Rather than write a response full of vitriol and righteous-indignation, I'm going to take the high road and walk away permanently.

Learn to think before you speak, because you've just discouraged and driven away a lot of new authors with your hostile commentary.

>>Posh
Thank you for writing what several of us have been wanting to say in the wake of these reviews, it's nice to know that someone else here feels the same about the nature of feedback that was given on every fic in this round.
#21060 · 3
· on Fire
Super Pal Trio dynamic at the beginning was well-executed! You seem to have a good grasp on these characters.

Did you run up against the word-count limit and have to slice out a paragraph, though? There's a bit of a disconnect between the first and second scenes.
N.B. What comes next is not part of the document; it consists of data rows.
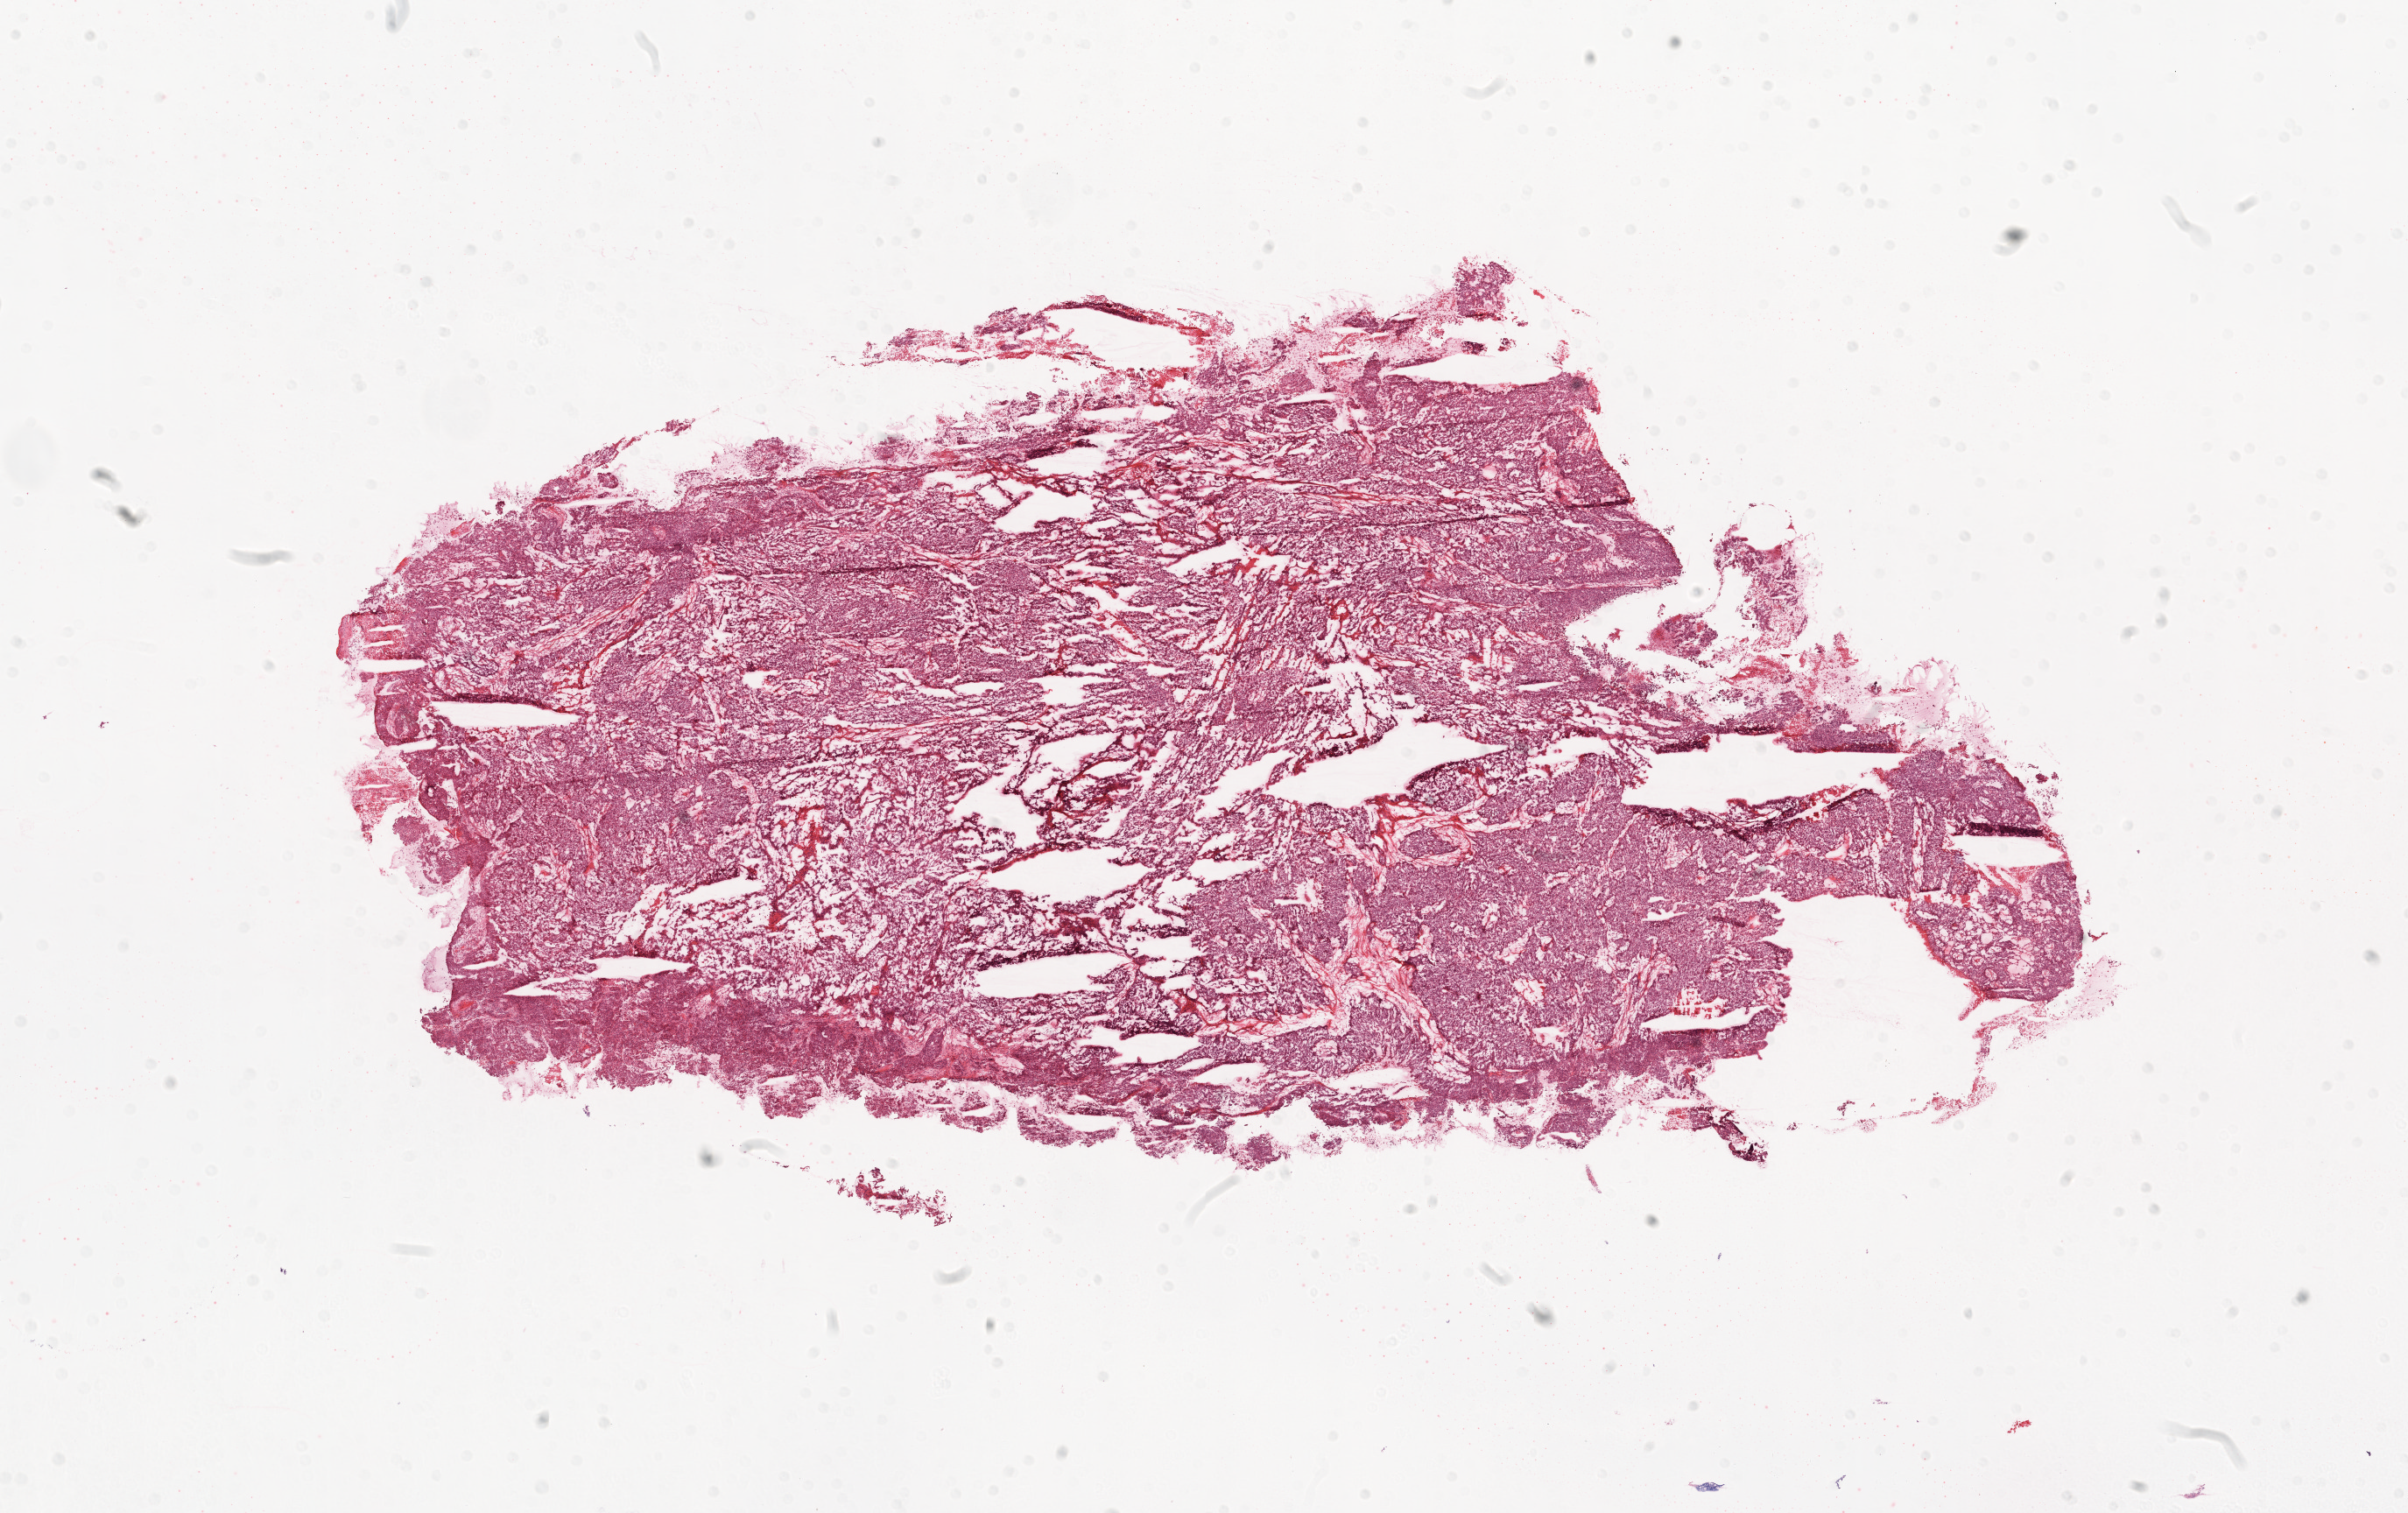
Whole-slide histology image, Hematoxylin and eosin (H&E) stained — a low-resolution overview of the entire scanned area, about 22.1 x 13.9 mm. Frozen section from the top of the tissue portion. Sample: primary tumour, ovary. Patient: female, age at initial diagnosis 40 years. Histologic grade: G3 (poorly differentiated). Slide review estimates, as recorded: tumour cells 75%, tumour nuclei 95%, normal cells 13%, stromal cells 5%, necrosis 7%.
• FIGO stage: IIIC
• pathologic diagnosis: Serous cystadenocarcinoma, NOS
• laterality: bilateral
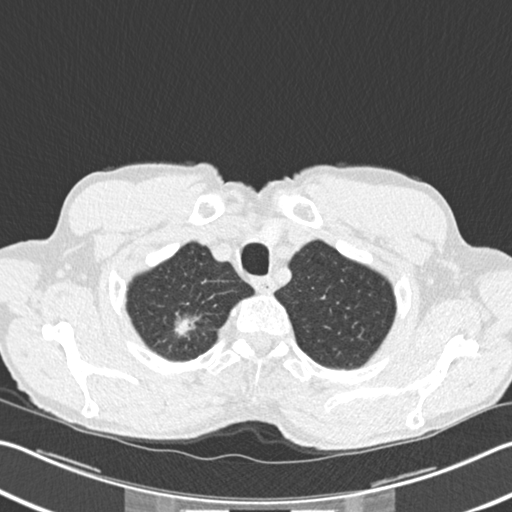
Low-dose screening chest CT, one axial slice; slice 199 of 220 in the series (ordered by position); reconstruction kernel B30f; 120 kVp; lung window (W 1500 / L -600 HU); 2 mm slice thickness; 512 × 512 image matrix, field of view 342 × 342 mm.
Outlined on this slice (expert manual segmentation):
- lesion 1 (tumor, upper lobe of right lung): bounding box [x1, y1, x2, y2] px = [175, 317, 198, 336]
The one with Adora seems minimally sketched out and kind of hard to follow or contextualize.

Salamander already hit on some of the key points regarding grammar and formatting. I think given enough editing time, this one will shine.
#21059 · 3
· on Of Shadows and Fire
Ah, so at last we learn Shadow Weaver's fate after she's dethroned by Catra. Great take on this.

I realize the show hid her motivations for 'adopting' Adora, but having it illustrated in this context is a great way to explore her character further.

Bonus points for the mythology tie-in. Minus points for making feel somewhat sad for this terrible abusive person.
#21058 · 3
· on everything stays
Great imagery and prose here. You gave us a very interesting portrait of Catra's mentality about all the canon events we've seen thusfar. I like how it only reinforces the audience's desire to empathize with her. It's one of the most compelling things about Catra as a character, I think.

Echoing what salamander said, the aesthetic choice with the formatting/capitalization was interesting but kind of distracting in my opinion. Take that for what it's worth

It's borderline poetic as a whole, though. I wonder if you weren't considering doing this in verse if there had been more time for it? Would be interesting to see a remix of this after the contest is done.
#21057 · 3
· on Fifteen Rules of Engagement: A Cadet's Guide
Very clever! You nailed Scorpia's voice and the formatting was a great added touch.

I hope this one gets picked up by a few people in the next round so we can see some Scorpia-style stickfigure drawings of Force Captain Catra.

(P.S. #11 was my favorite one in the list)
#21056 · 2
· on Nothing's Gonna Change My World
Adora, what are you doing? You went full Mara, man. Never go full Mara.

Kriegs summed it up quite well, but the sheer density of powerful imagery packed into this fic was quite a feat. Apocalyptic battle, Adora basically on death's door, She-Ra stretching her powers to the limit by trying to be everywhere at once, Catra getting called out for turning into Shadow Weaver, and the whole "mortal freezes in awe upon seeing a divine being's full power manifested". I like all of these things.

My only real feedback is that this fic should be longer. There should be more.

In conclusion: fic fucked me up in such a good way.
#21044 · 3
· on Do You Remember The Last Time You Woke Up?
You took the low-hanging-fruit option for this prompt and ratcheted the surreal experience of extreme sleep deprivation all the way up to 11. I'm very impressed with the characterization for the Super Pal Trio--they remain in-character despite being in an altered state of consciousness where they'd be prone to act out of character. A+ name choice for the drug, it evokes the perfect image for the experience.

Watching Catra come unglued was oddly satisfying and equally disturbing. In conclusion, very well done.
#21043 · 4
· on A Fiery End
ADVENTUUUUUUUUUUUUUUUUUURE!

Thank you for this gem. I enjoy that you ran with the idea of illustrating that Sea Hawk is "Actually A Really Good Dude" that the show established after the first episode he was in. Mermista being outwardly annoyed with him, but inwardly grateful is such a fun dynamic to play with and I really think you did very well at capturing that in your fic.

Poor Mermista's never going to get her beauty sleep at this rate, though. "Ughhhhhh"
#21042 · 3
· on Safety In Your Arms
Ahhhhh, delicious Glimmadora fluff. Nothing like some quality hurt/comfort to quench one's thirst.

I think you picked a really great subplot to explore here, one that we were kind of just left hanging with because the season ended. I like to think that Glimmer isn't just magically "fixed", at the very least she has some trauma or unresolved issues because of her experience. Gotta work those kinds of things out, kiddo.

That said, my main piece of feedback would be some of her lines and characterization seem off. "Stop being so obsessed with me" is a bit incongruous here, because it's not like we've had enough of their interactions outside of the scope of the scene to know that Adora is acting "obsessive." Plus, Adora's kneejerk reaction to that seems a bit too doormat-like for her at this stage in the story. Instead of apologizing, I think she'd push back a little (i.e. "Glimmer... how could you say that? I'm your friend.")
Feel me?

Well done overall, I'm definitely glad that this ship got some love in the contest!